Certaines populations se déplacent de façon saisonnière, en particulier aux beaux jours. Elle viennent plus particulièrement habiter en bord de mer dans des huttes. 

Elles se livrent à un élevage d'animaux de petite taille (volailles essentiellement) et pratiquent la pêche côtière. Selon les opportunités, elles contribuent au travail des champs dans les propriétés locales moyennant un salaire. 

Ces déplacements pouvant générer des tensions, elles sont contrôlées par les autorités locales (aristocrates, druides). 

   

  

Quelques druides pilotent le dogme et la morale. A leur tête, un druide élu. Ce druide représente Plestin aux assemblées qui ont lieu périodiquement au Coz-Yaudet où se trouve un grand druide lui-même élu par ses pairs.

  

Les divinités sont vénérées dans une grande variété de sites consacrés, des sanctuaires. Plusieurs types de pratiques rituelles et de cultes peuvent être rencontrés : eaux vives de la région (Douron, Yar..) avec dépôt d'objets précieux, cultes sylvestres dans des bois isolés.

   

Le Grand Rocher constitue une zone que les plestinais craignent de par la majesté et le  mystère du lieu. 

Comment une roche d'une telle grandeur a-t-elle pu être mise à cette place ? Par qui ? L'endroit n'abrite-t-il pas un ou plusieurs monstres ?

   

Un enclos situé derrière le Grand Rocher (Coz Ilis) joue un rôle particulier.
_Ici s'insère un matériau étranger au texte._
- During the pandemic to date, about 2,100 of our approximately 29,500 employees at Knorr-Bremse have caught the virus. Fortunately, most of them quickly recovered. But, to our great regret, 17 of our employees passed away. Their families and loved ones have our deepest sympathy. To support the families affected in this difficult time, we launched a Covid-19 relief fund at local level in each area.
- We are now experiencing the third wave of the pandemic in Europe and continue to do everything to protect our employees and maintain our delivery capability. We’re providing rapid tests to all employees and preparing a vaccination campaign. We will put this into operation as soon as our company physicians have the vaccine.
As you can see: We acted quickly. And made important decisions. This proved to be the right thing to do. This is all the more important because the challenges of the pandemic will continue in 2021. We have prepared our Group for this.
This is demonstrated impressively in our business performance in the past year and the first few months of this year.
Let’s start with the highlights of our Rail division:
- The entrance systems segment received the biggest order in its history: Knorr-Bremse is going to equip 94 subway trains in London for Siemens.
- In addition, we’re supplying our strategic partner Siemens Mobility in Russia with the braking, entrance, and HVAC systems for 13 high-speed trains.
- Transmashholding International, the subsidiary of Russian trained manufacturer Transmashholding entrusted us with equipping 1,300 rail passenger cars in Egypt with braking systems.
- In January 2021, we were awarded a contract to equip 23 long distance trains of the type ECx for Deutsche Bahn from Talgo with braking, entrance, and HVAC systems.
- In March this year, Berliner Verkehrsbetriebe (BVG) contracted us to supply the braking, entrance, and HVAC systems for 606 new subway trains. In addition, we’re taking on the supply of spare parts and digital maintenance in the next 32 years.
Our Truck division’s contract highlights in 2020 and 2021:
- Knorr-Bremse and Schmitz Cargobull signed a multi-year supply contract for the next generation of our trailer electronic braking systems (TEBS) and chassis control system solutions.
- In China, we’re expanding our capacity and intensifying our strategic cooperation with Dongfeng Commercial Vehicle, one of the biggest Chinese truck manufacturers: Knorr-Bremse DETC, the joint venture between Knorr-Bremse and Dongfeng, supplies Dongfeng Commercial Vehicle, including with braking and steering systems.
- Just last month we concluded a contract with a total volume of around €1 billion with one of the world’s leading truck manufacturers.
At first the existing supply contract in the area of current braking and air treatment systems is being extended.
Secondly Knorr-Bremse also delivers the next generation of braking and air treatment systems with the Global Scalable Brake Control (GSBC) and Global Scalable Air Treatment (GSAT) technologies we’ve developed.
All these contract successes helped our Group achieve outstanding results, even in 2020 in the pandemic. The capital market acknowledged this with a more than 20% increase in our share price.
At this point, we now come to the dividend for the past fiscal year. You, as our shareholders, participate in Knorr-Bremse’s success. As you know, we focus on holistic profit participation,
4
D'un demi hectare de superficie, il est fermé par un fossé et un talus. L'entrée se fait via un porche surmonté de trophées. 

Cet enclos contient un puit profond qui sert à des sacrifices d'animaux. Dans l'enclos, des abris sont réservés à la protection de bois sculptés. 
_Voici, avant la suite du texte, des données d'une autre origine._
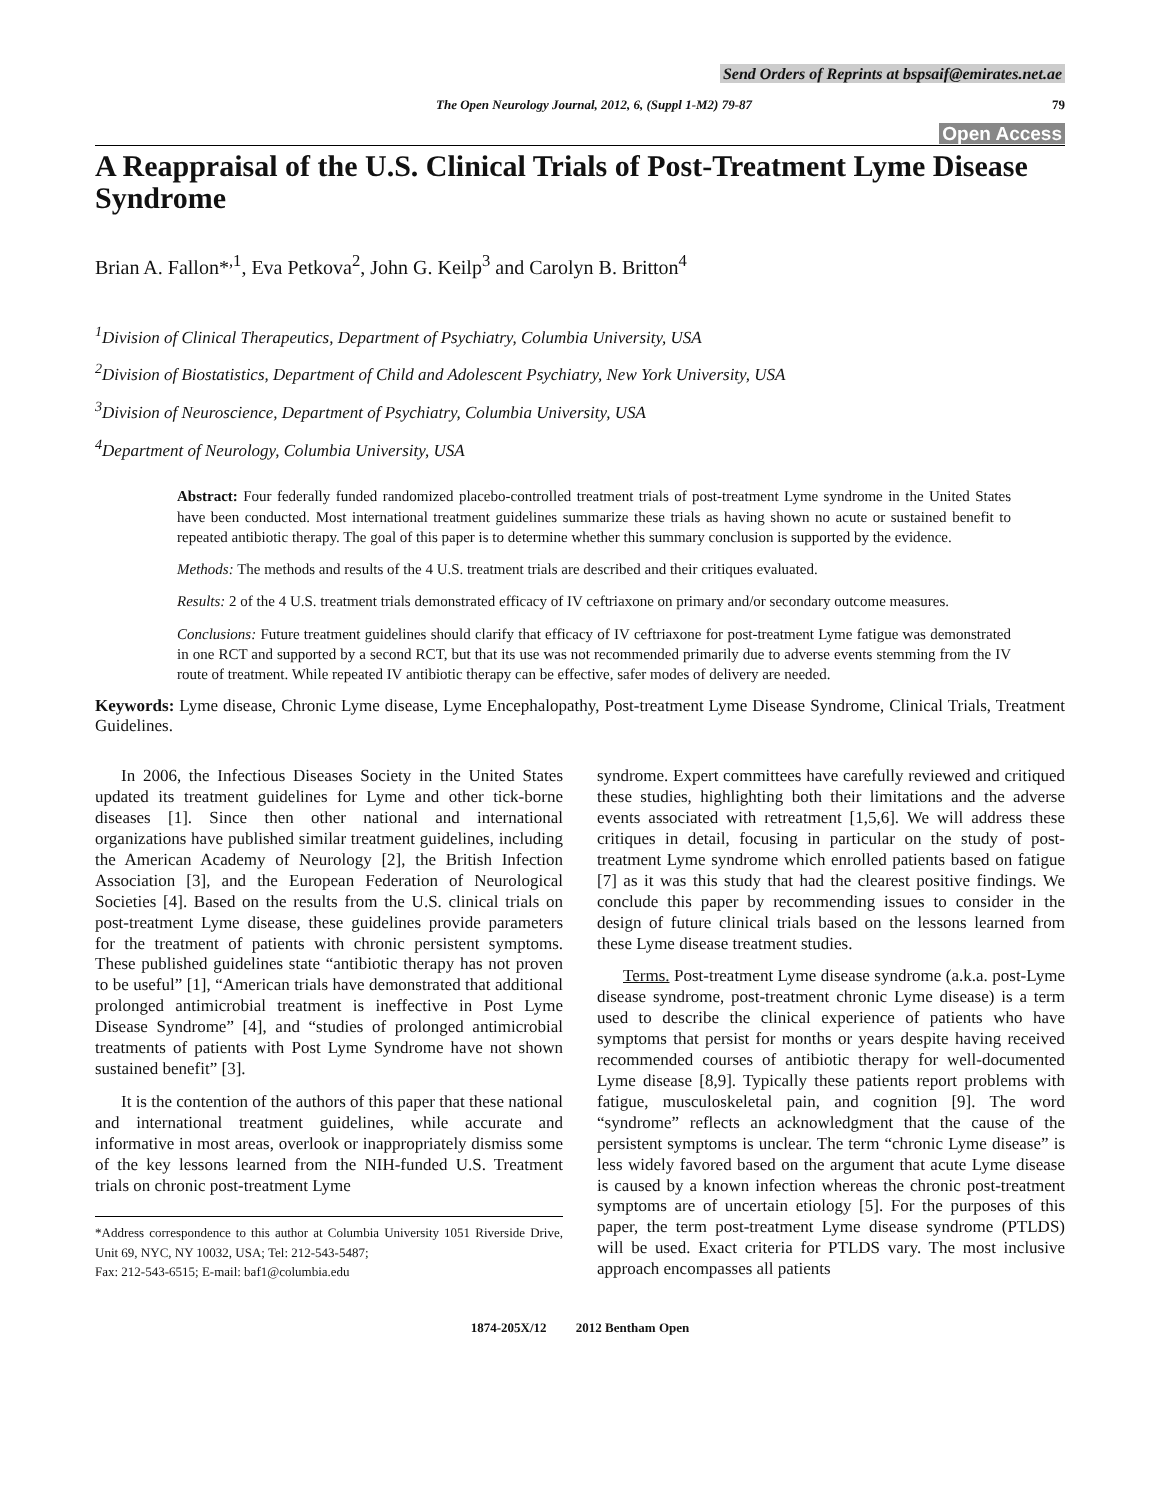Send Orders of Reprints at bspsaif@emirates.net.ae
The Open Neurology Journal, 2012, 6, (Suppl 1-M2) 79-87 79
Open Access
A Reappraisal of the U.S. Clinical Trials of Post-Treatment Lyme Disease Syndrome
Brian A. Fallon*<sup>,1</sup>, Eva Petkova<sup>2</sup>, John G. Keilp<sup>3</sup> and Carolyn B. Britton<sup>4</sup>
<sup>1</sup> Division of Clinical Therapeutics, Department of Psychiatry, Columbia University, USA
<sup>2</sup> Division of Biostatistics, Department of Child and Adolescent Psychiatry, New York University, USA
<sup>3</sup> Division of Neuroscience, Department of Psychiatry, Columbia University, USA
<sup>4</sup> Department of Neurology, Columbia University, USA
Abstract: Four federally funded randomized placebo-controlled treatment trials of post-treatment Lyme syndrome in the United States have been conducted. Most international treatment guidelines summarize these trials as having shown no acute or sustained benefit to repeated antibiotic therapy. The goal of this paper is to determine whether this summary conclusion is supported by the evidence.
Methods: The methods and results of the 4 U.S. treatment trials are described and their critiques evaluated.
Results: 2 of the 4 U.S. treatment trials demonstrated efficacy of IV ceftriaxone on primary and/or secondary outcome measures.
Conclusions: Future treatment guidelines should clarify that efficacy of IV ceftriaxone for post-treatment Lyme fatigue was demonstrated in one RCT and supported by a second RCT, but that its use was not recommended primarily due to adverse events stemming from the IV route of treatment. While repeated IV antibiotic therapy can be effective, safer modes of delivery are needed.
Keywords: Lyme disease, Chronic Lyme disease, Lyme Encephalopathy, Post-treatment Lyme Disease Syndrome, Clinical Trials, Treatment Guidelines.
In 2006, the Infectious Diseases Society in the United States updated its treatment guidelines for Lyme and other tick-borne diseases [1]. Since then other national and international organizations have published similar treatment guidelines, including the American Academy of Neurology [2], the British Infection Association [3], and the European Federation of Neurological Societies [4]. Based on the results from the U.S. clinical trials on post-treatment Lyme disease, these guidelines provide parameters for the treatment of patients with chronic persistent symptoms. These published guidelines state “antibiotic therapy has not proven to be useful” [1], “American trials have demonstrated that additional prolonged antimicrobial treatment is ineffective in Post Lyme Disease Syndrome” [4], and “studies of prolonged antimicrobial treatments of patients with Post Lyme Syndrome have not shown sustained benefit” [3].
It is the contention of the authors of this paper that these national and international treatment guidelines, while accurate and informative in most areas, overlook or inappropriately dismiss some of the key lessons learned from the NIH-funded U.S. Treatment trials on chronic post-treatment Lyme
*Address correspondence to this author at Columbia University 1051 Riverside Drive, Unit 69, NYC, NY 10032, USA; Tel: 212-543-5487;
Fax: 212-543-6515; E-mail: baf1@columbia.edu
syndrome. Expert committees have carefully reviewed and critiqued these studies, highlighting both their limitations and the adverse events associated with retreatment [1,5,6]. We will address these critiques in detail, focusing in particular on the study of post-treatment Lyme syndrome which enrolled patients based on fatigue [7] as it was this study that had the clearest positive findings. We conclude this paper by recommending issues to consider in the design of future clinical trials based on the lessons learned from these Lyme disease treatment studies.
Terms. Post-treatment Lyme disease syndrome (a.k.a. post-Lyme disease syndrome, post-treatment chronic Lyme disease) is a term used to describe the clinical experience of patients who have symptoms that persist for months or years despite having received recommended courses of antibiotic therapy for well-documented Lyme disease [8,9]. Typically these patients report problems with fatigue, musculoskeletal pain, and cognition [9]. The word “syndrome” reflects an acknowledgment that the cause of the persistent symptoms is unclear. The term “chronic Lyme disease” is less widely favored based on the argument that acute Lyme disease is caused by a known infection whereas the chronic post-treatment symptoms are of uncertain etiology [5]. For the purposes of this paper, the term post-treatment Lyme disease syndrome (PTLDS) will be used. Exact criteria for PTLDS vary. The most inclusive approach encompasses all patients
1874-205X/12 2012 Bentham Open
L'enclos sert à la tenue de rassemblements notamment des festins collectifs qui y sont organisés périodiquement.

     

La mer et ses abords contient sa part de mystère, elle est associée à une divinité (féminine) qui protège les pêcheurs. 
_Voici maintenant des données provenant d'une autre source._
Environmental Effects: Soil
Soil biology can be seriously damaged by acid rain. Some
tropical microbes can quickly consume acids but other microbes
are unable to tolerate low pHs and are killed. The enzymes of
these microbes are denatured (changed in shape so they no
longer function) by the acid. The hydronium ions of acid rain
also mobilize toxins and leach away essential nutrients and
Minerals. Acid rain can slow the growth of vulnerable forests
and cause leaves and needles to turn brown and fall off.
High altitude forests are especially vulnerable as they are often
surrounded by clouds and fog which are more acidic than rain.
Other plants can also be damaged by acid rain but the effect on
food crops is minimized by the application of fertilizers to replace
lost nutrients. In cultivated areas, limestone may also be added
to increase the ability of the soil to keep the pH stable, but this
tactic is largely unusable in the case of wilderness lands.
Un site lui est dédié à l'emplacement actuel de la Chapelle Sainte Barbe à l'embouchure du Douron.

   

   

   

Le village gaulois du Moulin de la Rive

   

Composé de huttes, il est un lieu de vie et d'activités diverses. Au Moulin de la rive en Locquirec, des débris de huttes et de murs en pierres sèches, des meules à grains, des coquillages et des os de mammifères ainsi que des tessons de poterie provenant de vases tournés recouverts d'un enduit, ont été découverts en 1952. 

   

Il est vraisemblable que les hommes et femmes y vivaient de façon saisonnière, bénéficiaient de la proximité de la mer (coquillages, crabes, poissons) et pratiquaient l'élevage d'animaux (boeufs et porcs). 

  

Les fragments de poterie retrouvés démontrent une habileté et un sens artistique développés. 

  

  

   

Le sel marin de Locquemeau

  

Le Trégor disposait d'une vingtaine d' ateliers de fabrication de sel marin (Locquemeau, Landrellec, Pleumeur-Bodou...). L'eau de mer (ou une saumure), mise en réserve dans des cuves, est évaporée dans des augets en terre cuite. Les augets sont disposés dans des fours briquetés aux murs en pierre sèche. Une fournée réalisée par deux à trois bouilleurs de sel peut produire de quarante à soixante-dix kilos de sel. 

  

Les pains de seul obtenus (de cinq cent grammes à trois kilos) sont utilisés pour conserver poissons et viandes dans de grands vases.

  

Le sel permet aux éleveurs des fermes de transformer leurs production carnées en salaisons et ainsi de les conserver. Ces salaisons peuvent être plus aisément cachées, par exemple dans des souterrains, dans les périodes agitées.